### Selected excerpt:
•••••
If people could apply for a hardship license, meaning that they assert that $600 is too much, then would that be acceptable?
Even if there isn't that special case, I again point out that the time needed to learn CHARMm (which is often done by being a student or postdoc in a CHARMm lab) plus the hardware to run CHARMm well, is more than the cost of the license, so the extra barrier to entry isn't that much.
My question is, why are the principles of the FSF a prerequisite to doing good science? I argue that they are not the same.
The details of copyright and licenses in different countries doesn't really apply to my second question. If I write software which happens to look similar to code I reviewed previously, how can be be sure that my code is safe from accusations of copyright violation? How can I reassure my clients that there will not be a future problem? This applies even if all the software is free, because the licenses can be incompatible.
And the issues of end-user licenses have nothing to do with this topic. My question is based on normal pure copyright law, the same laws which the GPL uses.
As regarding "the spirit of Universities or other publicly funded research institutions", I assert again that I'm not convinced that free software is a prerequisite for doing so, and I point out CHARMm as a counter-example.
".. whenever you can" is very wishy-washy. I like my Mac and it's not free. I could use something based only on a free system, but that would mean I can not do things like listen to multiple sound streams and have working wireless (reasons I gave up on a Linux-based system years ago).
Egon: The CHARMm example is not a very good one I think, because their license apparently *does* allow redistribution
I choose CHARMm because it is a great example. The academic license does not allow you to distribute the source code to people who don't have a CHARMm license, only to those with a CHARMm license.
It is not a free license. It is not an open source license. Not by anyone's definition.
Egon: Not of the whole, but at least of the bits you modified. That sounds pretty open source to me.
I don't follow you. Code you write using OEChem, a proprietary, closed-source toolkit, is written by you and you're free to distribute it any way you want.
Ahh, you think that if you change the CHARMm code then you can redistribute the modified module to anyone? No, I don't think so. Only that part of the code to which you own copyright.
And again, contribution of code covered by the CHARMm copyright can only be distributed to those with a CHARMm license.
Egon: how would you be able to show a flaw in the source code, if you would *not* be able to show the code which would need modification?
That really depends on the flaw, doesn't it? If it's a few lines then by US copyright law that falls squarely into fair use and you publish the few lines.
If it requires hundreds of lines to explain (which seems rather unlikely) then I suspect there are easier ways to show the problem. Plots of expected value over time, compared to computed, along with the CHARMm script for that case. An example input along with a description of the problem and a high-level description of the fault.
I've done a lot of code reviews. Very few problems require dozens of lines in order to explain.
•••••
### Required tasks:
1. Please rewrite the part of the CHARMm licensing thread starting with "My question is, why" and going on through "can be incompatible.", putting "customers" in place of "clients".
2. Carry on the CHARMm licensing thread from its last line.

### Supplied records:
•••••
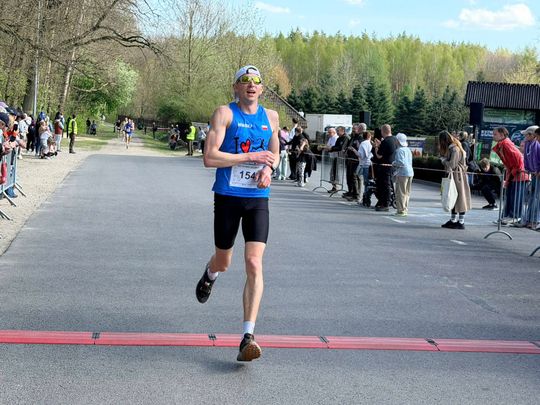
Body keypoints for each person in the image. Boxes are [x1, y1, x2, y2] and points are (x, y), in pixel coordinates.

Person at [196, 65, 279, 362]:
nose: (251, 85)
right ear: (236, 87)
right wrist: (250, 156)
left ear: (262, 88)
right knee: (224, 261)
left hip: (257, 199)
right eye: (245, 80)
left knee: (254, 262)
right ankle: (211, 273)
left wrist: (269, 169)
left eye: (256, 81)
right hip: (228, 197)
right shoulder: (224, 114)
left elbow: (274, 154)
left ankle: (248, 336)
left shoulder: (271, 117)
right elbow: (209, 157)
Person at [492, 126, 529, 222]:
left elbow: (518, 159)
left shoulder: (506, 144)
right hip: (515, 173)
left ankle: (514, 216)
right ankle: (508, 215)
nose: (493, 136)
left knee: (515, 197)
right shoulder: (503, 144)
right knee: (510, 196)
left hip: (518, 174)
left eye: (495, 134)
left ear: (502, 135)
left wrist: (513, 171)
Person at [439, 130, 471, 229]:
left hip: (457, 175)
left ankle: (460, 222)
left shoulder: (454, 149)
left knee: (459, 197)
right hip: (458, 175)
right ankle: (454, 220)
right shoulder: (455, 147)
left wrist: (443, 160)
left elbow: (452, 164)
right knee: (453, 196)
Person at [373, 124, 397, 211]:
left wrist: (376, 147)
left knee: (384, 185)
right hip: (392, 166)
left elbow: (379, 155)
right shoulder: (394, 139)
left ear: (383, 131)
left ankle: (385, 203)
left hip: (384, 166)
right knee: (387, 185)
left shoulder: (386, 141)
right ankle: (383, 202)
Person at [392, 133, 414, 216]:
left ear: (398, 141)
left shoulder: (399, 150)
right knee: (407, 192)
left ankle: (401, 210)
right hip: (410, 172)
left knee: (400, 192)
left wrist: (393, 163)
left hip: (402, 173)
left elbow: (401, 162)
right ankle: (405, 209)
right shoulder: (408, 149)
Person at [343, 123, 365, 201]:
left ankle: (356, 195)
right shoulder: (353, 137)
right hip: (350, 159)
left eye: (354, 129)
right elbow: (349, 145)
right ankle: (351, 192)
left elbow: (360, 148)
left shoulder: (361, 138)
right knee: (349, 176)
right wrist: (346, 150)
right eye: (352, 129)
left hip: (356, 160)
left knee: (355, 177)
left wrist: (353, 149)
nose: (353, 130)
•••••
### Answers to the problems:
1.
My question is, why are the principles of the FSF a prerequisite to doing good science? I argue that they are not the same.
The details of copyright and licenses in different countries doesn't really apply to my second question. If I write software which happens to look similar to code I reviewed previously, how can be be sure that my code is safe from accusations of copyright violation? How can I reassure my customers that there will not be a future problem? This applies even if all the software is free, because the licenses can be incompatible.

2.
Take a look at the description of the Morris worm by Eugene Spafford. It's a great read. It does a full dissection, including reporting bugs, without including more than a couple of lines of copyrightable code.
Egon: And this would suggest that the paper describing the algorithm is a bad one.
Interesting. So if the paper is good enough then there's no need to include the source, because someone should be able to reimplement it?
I gave the example too of where I review a paper for peer-review, which was then rejected. Since that code was never "published" (or was it, by my peer reviewal?), then apparently the paper was a bad one. But the same problem of non-clean room development still applies.
Egon: I am not aware of any conviction on copyright grounds because the reimplementation without reference to the original just happened to look much like the original.
That's the reason clean-room development exists. There can't be any conviction here.
This history of copyright suits is rich in details and example. A famous one is John Fogerty being sued for making a new song which sounded too much like an old one, where he had sold the copyright of the old one to someone else.
My old PI would mine old papers for text for new papers and grants. I don't think that's common. But since copyright to the old papers were transfered to the publisher, I think that's illegal. Of course, no sane science publisher is going to sue for that case.
Daniel Lemire: The reason why I publish my source code under GPL is so that others can... you know... use the result of my research.
There's a now long-established disagreement between those who favor for the GPL for this and those who favor the BSD for this. I'm in the BSD camp. I prefer to contribute to BSD programs over GPL ones, and I'm not the other one. There are others who are the other way.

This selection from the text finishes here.